Exercise goal » Give again, word for word, every line in the entries below from the line with "[261,250,422,271] reaction picker" up to and including the line with "(187, 476) none", and no other line.

Material for the task »
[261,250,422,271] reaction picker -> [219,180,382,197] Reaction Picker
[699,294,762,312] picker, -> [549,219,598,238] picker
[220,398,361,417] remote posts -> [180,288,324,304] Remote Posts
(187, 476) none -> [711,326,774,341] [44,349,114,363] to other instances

...

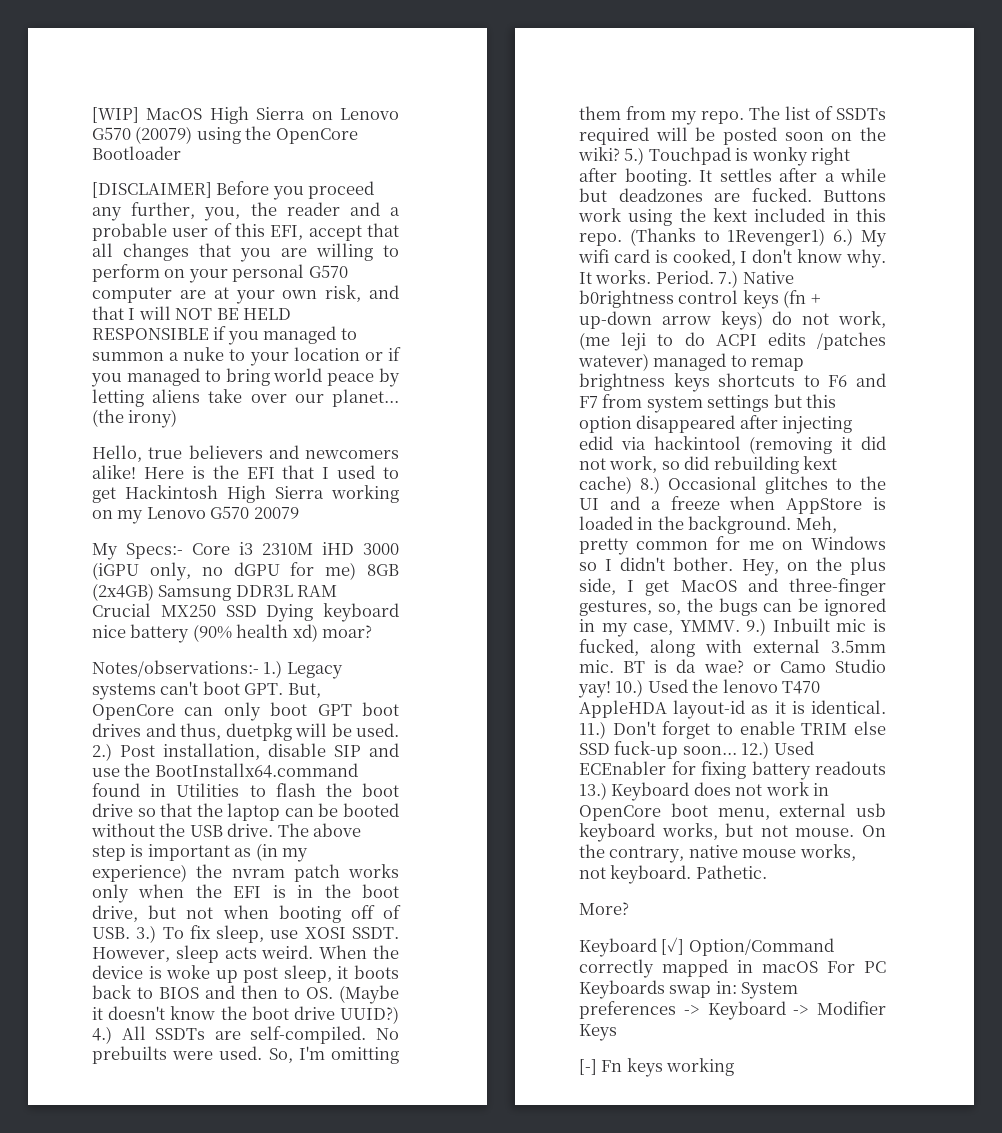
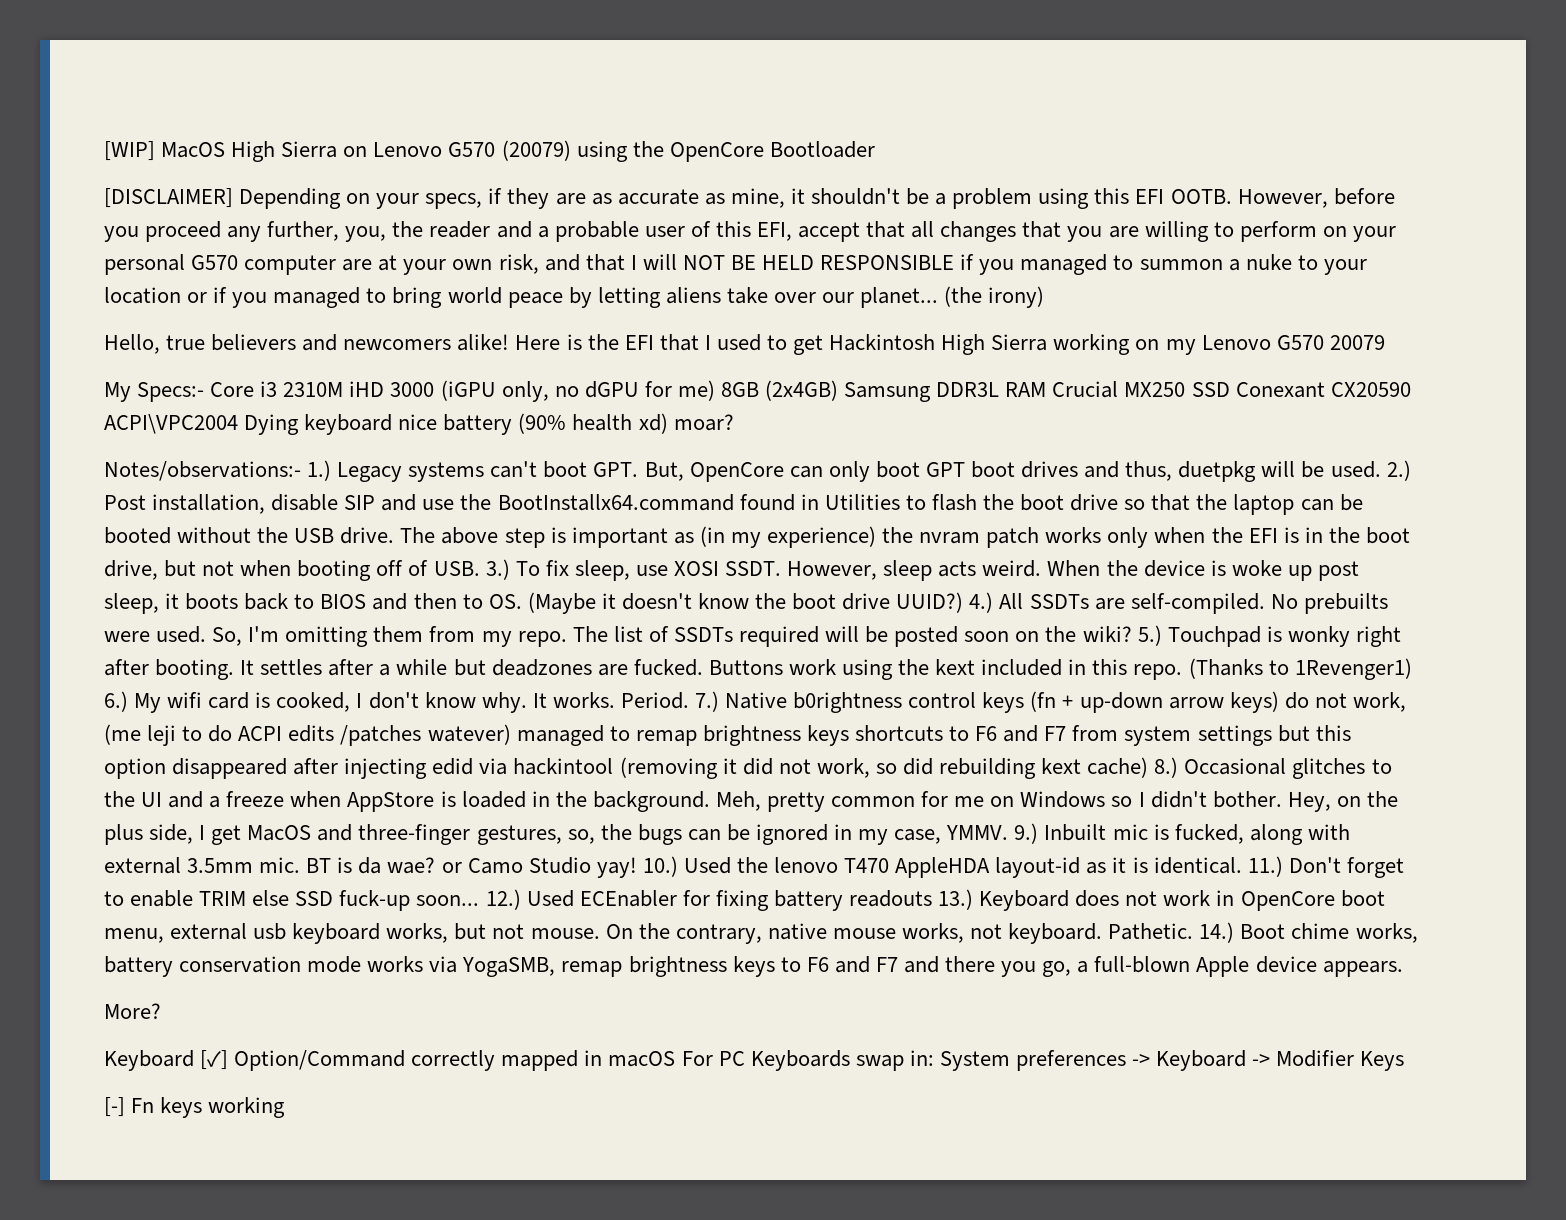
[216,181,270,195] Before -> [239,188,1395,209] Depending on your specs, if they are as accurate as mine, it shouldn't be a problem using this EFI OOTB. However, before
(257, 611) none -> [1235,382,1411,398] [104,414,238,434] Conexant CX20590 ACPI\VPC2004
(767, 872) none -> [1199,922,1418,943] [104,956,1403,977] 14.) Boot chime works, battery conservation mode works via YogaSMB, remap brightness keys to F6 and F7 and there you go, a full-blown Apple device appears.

Response to this exercise »
[261,250,422,271] reaction picker -> [219,180,382,197] Reaction Picker
[699,294,762,312] picker, -> [549,219,598,238] picker
[220,398,361,417] remote posts -> [180,288,324,304] Remote Posts
(187, 476) none -> [711,326,774,341] [44,349,114,363] to other instances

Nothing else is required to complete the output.